Han transcurrido más de 41 años desde que Periko Estomba fue torturado por la Policía, pero todavía se le quiebra la voz cuando habla de ello. El vecino del barrio donostiarra de Gros pasó en el Gobierno Civil 23 días que guarda en su memoria como si estuvieran grabados a fuego, y lo mismo les sucede a los miles de ciudadanos y ciudadanas vascas que han padecido ese mismo tormento en la oscuridad de los calabozos. Porque la tortura deja una huella indeleble en quien la sufre, como están poniendo de manifiesto las jornadas organizadas por Euskal Memoria.

Esta fundación presentó hace un mes un amplio estudio sobre la incidencia de la tortura en nuestro país, dando cuenta de casi diez mil casos. Sin embargo, cada acto, cada charla, cada jornada sirve para que nuevos testimonios salgan a la luz y para que todos esos rostros se sumen a un mosaico que con el tiempo se está revelando interminable. El impacto en Euskal Herria de la tortura, una de las prácticas más despreciables que puede cometer el ser humano, es superior al de países conocidos por la brutalidad de sus fuerzas represivas, como la dictadura pinochetista en Chile. Pero a pesar de su enorme alcance, es una realidad que ha permanecido en la sombra. En gran medida, porque los engranajes del Estado se han encargado de ello, pero también porque una experiencia tan traumática ha quebrado el ánimo de muchos de los afectados, incapaces hasta ahora de contar su experiencia.

#####

▶ EJERCICIOS
[a] ¿Puedes reproducir literalmente, del fragmento sobre la tortura, el pasaje que va desde "Esta fundación presentó" hasta "contar su experiencia.", ambos incluidos?
[b] Según el fragmento sobre la tortura, ¿son ciertas las siguientes afirmaciones? Responde sí o no a cada una y cita las palabras del fragmento que lo deciden.
(i) Periko Estomba pasó 23 días en el Gobierno Civil.
(ii) Euskal Memoria presentó su estudio hace un año.
(iii) El estudio da cuenta de casi diez mil casos.
[c] ¿Cómo seguiría el fragmento sobre la tortura después de su última frase? Escribe la parte siguiente.

▶ DATOS PROPORCIONADOS
#####

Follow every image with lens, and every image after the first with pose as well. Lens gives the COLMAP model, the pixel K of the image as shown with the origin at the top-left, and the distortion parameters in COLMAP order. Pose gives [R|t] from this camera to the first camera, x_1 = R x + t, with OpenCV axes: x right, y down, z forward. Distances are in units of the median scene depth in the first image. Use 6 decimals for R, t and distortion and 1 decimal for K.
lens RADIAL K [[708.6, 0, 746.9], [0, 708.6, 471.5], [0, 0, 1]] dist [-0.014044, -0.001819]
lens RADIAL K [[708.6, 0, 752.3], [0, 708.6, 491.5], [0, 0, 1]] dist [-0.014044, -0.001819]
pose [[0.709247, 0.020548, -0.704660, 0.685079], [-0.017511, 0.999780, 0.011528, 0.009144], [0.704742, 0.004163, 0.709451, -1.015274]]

#####

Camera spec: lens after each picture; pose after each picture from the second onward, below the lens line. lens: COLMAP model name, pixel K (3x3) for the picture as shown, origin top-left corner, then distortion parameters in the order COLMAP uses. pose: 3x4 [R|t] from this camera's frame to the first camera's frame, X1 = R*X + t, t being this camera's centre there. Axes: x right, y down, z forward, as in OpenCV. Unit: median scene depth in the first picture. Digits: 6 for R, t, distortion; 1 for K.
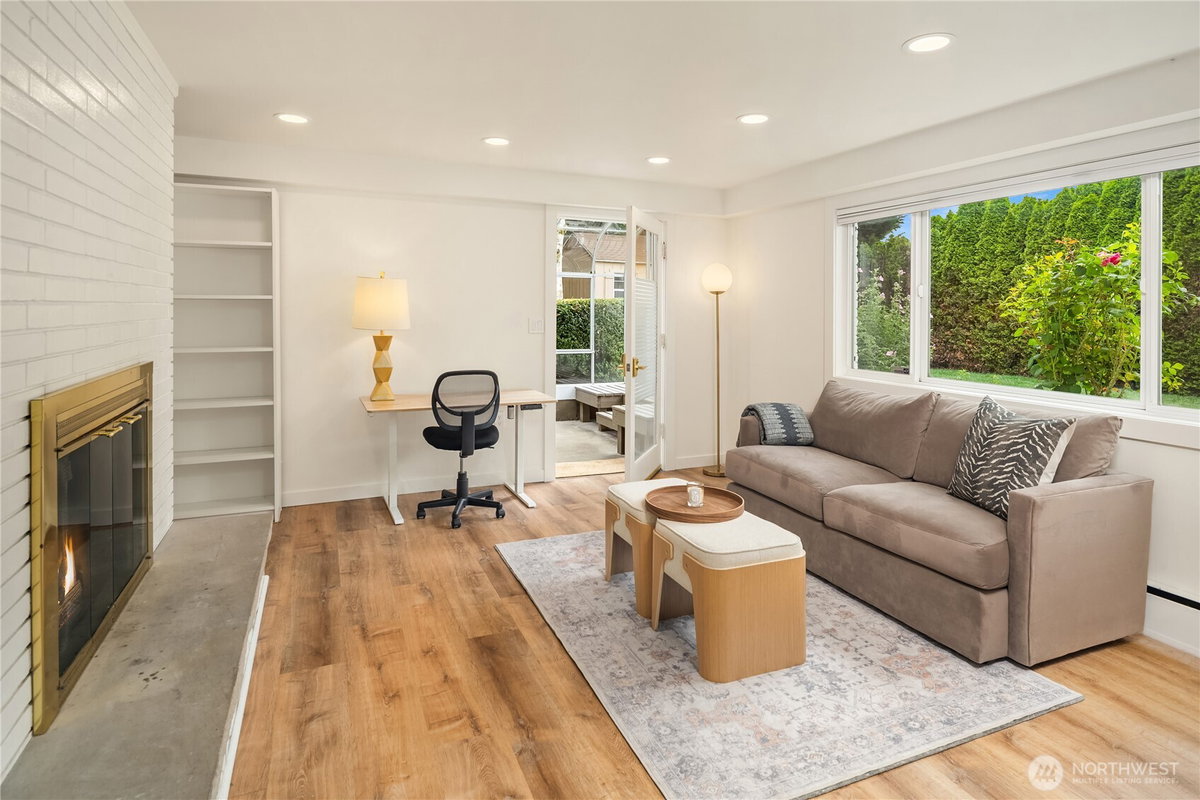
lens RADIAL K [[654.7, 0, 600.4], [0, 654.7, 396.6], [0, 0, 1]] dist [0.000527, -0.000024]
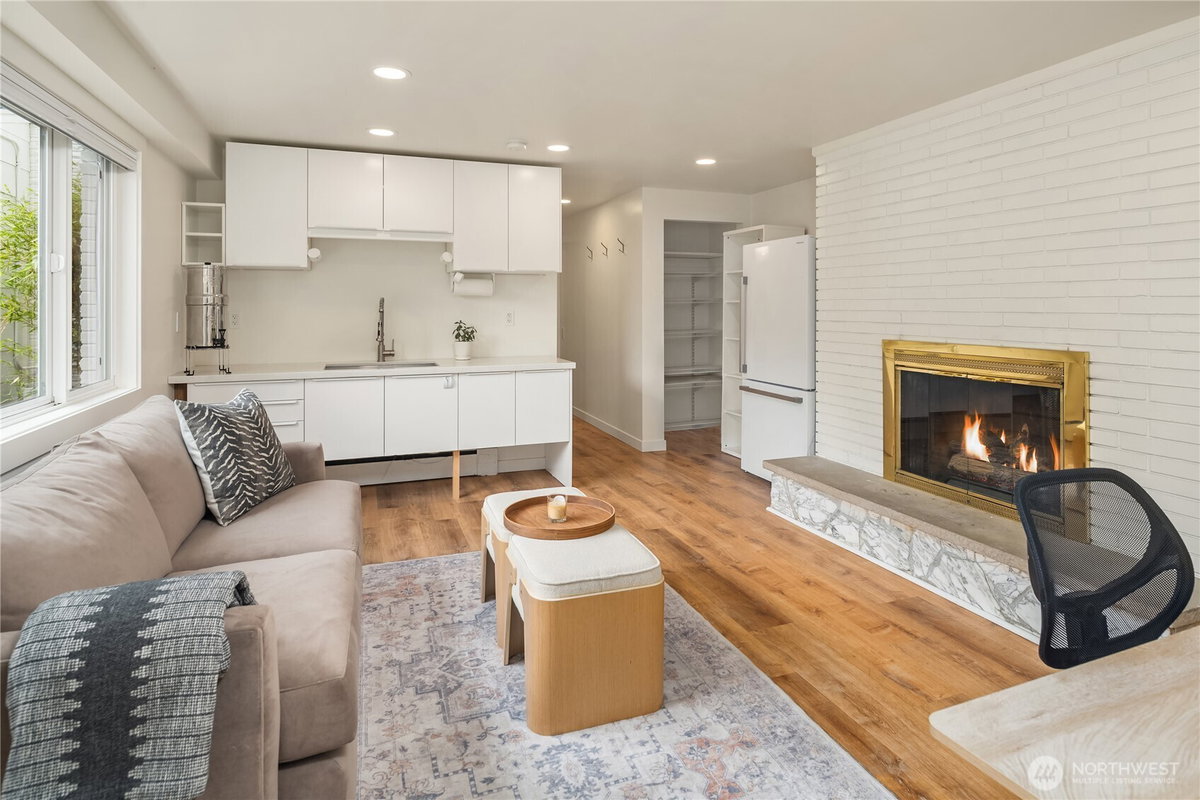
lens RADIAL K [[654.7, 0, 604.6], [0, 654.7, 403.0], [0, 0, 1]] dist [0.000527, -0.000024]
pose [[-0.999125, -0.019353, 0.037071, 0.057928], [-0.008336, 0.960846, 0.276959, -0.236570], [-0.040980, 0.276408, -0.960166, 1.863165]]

#####

▶ RESULTADOS
[a]
Esta fundación presentó hace un mes un amplio estudio sobre la incidencia de la tortura en nuestro país, dando cuenta de casi diez mil casos. Sin embargo, cada acto, cada charla, cada jornada sirve para que nuevos testimonios salgan a la luz y para que todos esos rostros se sumen a un mosaico que con el tiempo se está revelando interminable. El impacto en Euskal Herria de la tortura, una de las prácticas más despreciables que puede cometer el ser humano, es superior al de países conocidos por la brutalidad de sus fuerzas represivas, como la dictadura pinochetista en Chile. Pero a pesar de su enorme alcance, es una realidad que ha permanecido en la sombra. En gran medida, porque los engranajes del Estado se han encargado de ello, pero también porque una experiencia tan traumática ha quebrado el ánimo de muchos de los afectados, incapaces hasta ahora de contar su experiencia.

[b]
(i) Sí: "pasó en el Gobierno Civil 23 días".
(ii) No: "presentó hace un mes un amplio estudio".
(iii) Sí: "dando cuenta de casi diez mil casos".

[c]
Hoy, cuando la sociedad vasca está dando pasos hacia un nuevo tiempo, ha llegado el momento de que la verdad aflore sin miedo. Ninguna persona que haya sido torturada olvidará, aun cuando pasen cien años, el maltrato sufrido, pero cualquier intento sincero de restañar heridas exige completar sin ambages el relato de todo lo ocurrido en este país en las últimas décadas. Hacerlo servirá para aliviar la carga de los afectados y para garantizar que no vuelva a ocurrir.